AKREP
Bize kendinizi tanıtır mısınız?
1982 yılında, bir maden şehri olan Zonguldak’ta madenci bir babanın üçüncü çocuğu olarak dünyaya geldim. Lise eğitimimi İstanbul Adile Mermerci Anadolu Lisesi’nde tamamlayarak Gazi Üniversitesi İİBF’den mezun olduktan bir süre sonra, kamu personeli olarak çalışmaya başladım. Evli ve bir kız babasıyım.
Kitap yazma maceranız nasıl başladı?
Lise eğitimim sonrası Ankara’ya üniversite eğitimi için gitmek, düşünce dünyam için en önemli atılımdı. “Şehir havası insanı özgür kılar,” sözünün elimden geldiği kadar hakkını vermeye karar verdiğimi, kendimi yeni bir şehirde konumlandırmaya çalışırken zaman ve mekân içindeki konumumu da sürekli tanımlamaya çalıştığımı söyleyebilirim. Lise yıllarımda da tecrübe ettiğim, yazarak daha iyi düşünme yöntemimi bu süreçte daha fazla ilerlettiğimi keşfettim. Düşünce sınırlarımı kendi kurgularımla, hayal ettiğim dünyalarla daha da genişletebiliyor, daha rahat ve tarafsız düşünebiliyor, içinde bulunduğum hayattan bağımsız farklı hayatlar yaşayabiliyordum. Bir noktadan sonra yazmak bir yaşam fonksiyonu haline gelmişti benim için.
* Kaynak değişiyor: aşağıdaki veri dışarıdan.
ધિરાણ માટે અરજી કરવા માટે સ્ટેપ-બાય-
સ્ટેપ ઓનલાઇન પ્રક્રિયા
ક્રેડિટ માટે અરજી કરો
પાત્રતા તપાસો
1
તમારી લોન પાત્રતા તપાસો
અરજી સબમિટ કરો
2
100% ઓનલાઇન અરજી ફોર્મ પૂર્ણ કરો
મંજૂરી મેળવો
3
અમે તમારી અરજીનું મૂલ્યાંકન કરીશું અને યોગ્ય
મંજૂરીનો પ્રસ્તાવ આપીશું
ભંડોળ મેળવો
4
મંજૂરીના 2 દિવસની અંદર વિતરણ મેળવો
Yazdıklarımı kitaplaştırma çabam çok uzun ve farklı çabaların olduğu bir süreçti. Ders notları basan fotokopicilerde birkaç kitap denememi çoğaltıp çevreme ve farklı insanlara dağıtma gibi denemelerim de olmuştu üniversitedeyken. Sonraki dönemde, bu çabalarım yakın çevreme kadar geri çekilse de hiçbir zaman yazmaktan/yazma arzusundan uzaklaşmadım.
Kitabınızın yayınlanma aşamasındaki deneyimlerinizden söz edebilir misiniz?
Kitabımın Luna Yayınevi ile tanışması çok yakın bir dostum vasıtasıyla gerçekleşti. Sonrasında kendileriyle ben tanıştım diyebilirim. O dönem için dostumun teşvikleri olmasa bu süreç belirsiz bir gelecekte yaşanabilirdi. Yazan her insan için kitabının yayınlanması heyecanlı bir hayalle başlar muhtemelen. Açıkçası, düşündüğümden çok daha farklı ve güzel bir heyecan yaşadığımı ve bu farklılığa daha çok şaşırdığımı söyleyebilirim. Yayıneviyle görüşmelerimizde verdikleri fikirler ve benzer bir heyecanın onlarda da olduğunu gördükçe benzerini hayal dahi etmediğim bir dünyaya giriş yaptığımı gördüm. Daha önce hiç yaşamadığım, hayal dahi etmediğim ve tekrar yaşamak istediğim bir sürecin sonunda kitap basılmış oldu.
Kitabınızın en etkileyici yönü nedir?
Bu soru her okur tarafından farklı cevaplandırılır sanırım. Yazar olarak, benim açımdan en etkileyici yönü; içinde yer alan varoluşçuluk felsefesinin farklı bir canlı tarafından insan anlayışına, algısına sunulması diyebilirim. Macerayı başlatan ve ilgiyi çeken bu canlı, insanın anlam arayışında insanoğluna, “özden önce gelen/gelmiş olan” fiziki varlığı ve ardından kendisi tarafından oluşturulmuş olan varoluşu ile “Varoluş özden önce gelir,” önermesini somutlaştırarak anlatmış oluyor.